L'empire d'Açoka
Entre temps, dans la lutte pour la domination de
la vallée du Gange, le royaume du Magadha (aujourd'hui le
Bihar) s'assurait la prépondérance. Chandragupta Maurya
(321 - 297 av. J.-C.), son souverain, fut le fondateur de la première
dynastie impériale de l'Inde. Sa capitale, Pataliputra (la
moderne Patna), était problablement à cette époque
la plus grande ville du monde.
Profitant du vide laissé par Alexandre,
Chandragupta étendit son autorité jusqu'au Nord-Ouest,
scella une profitable alliance avec les Grecs, puis se convertit
au jaïnisme et se laissa mourir de faim dans le temple de Sravanabelagola
(Inde méridionale).
Son fils Bindusara agrandit l'empire maurya vers
le sud, jusqu'à Mysore.
Mais, pour s'assurer le contrôle des routes
terrestres et maritimes du Sud, les Maurya devaient encore conquérir
le royaume oriental de Kalinga (l'actuel Orissa). La tâche
revint à l'héritier de Bindusara, Açoka, que
les Indiens tiennent pour le plus grand de leurs souverains.
Açoka inaugura son règne (269-232
av. J.-C.) dans le sang, éliminant tous ses rivaux, avant
d'entreprendre la conquête du Kalinga en 260 av. J.-C. Selon
ses propres dires, cette campagne laissa cent mille morts sur le
champ de bataille, outre de nombreux mourants, tandis que cent cinquante
mille prisonniers étaient emmenés en captivité.

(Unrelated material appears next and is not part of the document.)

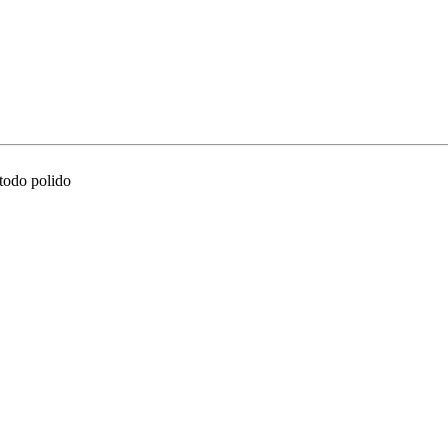
 todo polido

La partie la plus méridionale de l'Inde
demeurait indépendante, mais Açoka avait déjà
fort à faire avec un empire s'étendant alors, au nord,
jusqu'au Cachemire et, à l'est, jusqu'au Bengale. Au cours
du demi-siècle qui suivit sa mort, la puissance des Maurya
déclina. L'agriculture ne produisait pas suffisamment pour
soutenir l'expansion de l'empire et sa lourdeur empêchait
la bureaucratie de s'adapter à la trop rapide succession
des princes qui se disputaient le trône.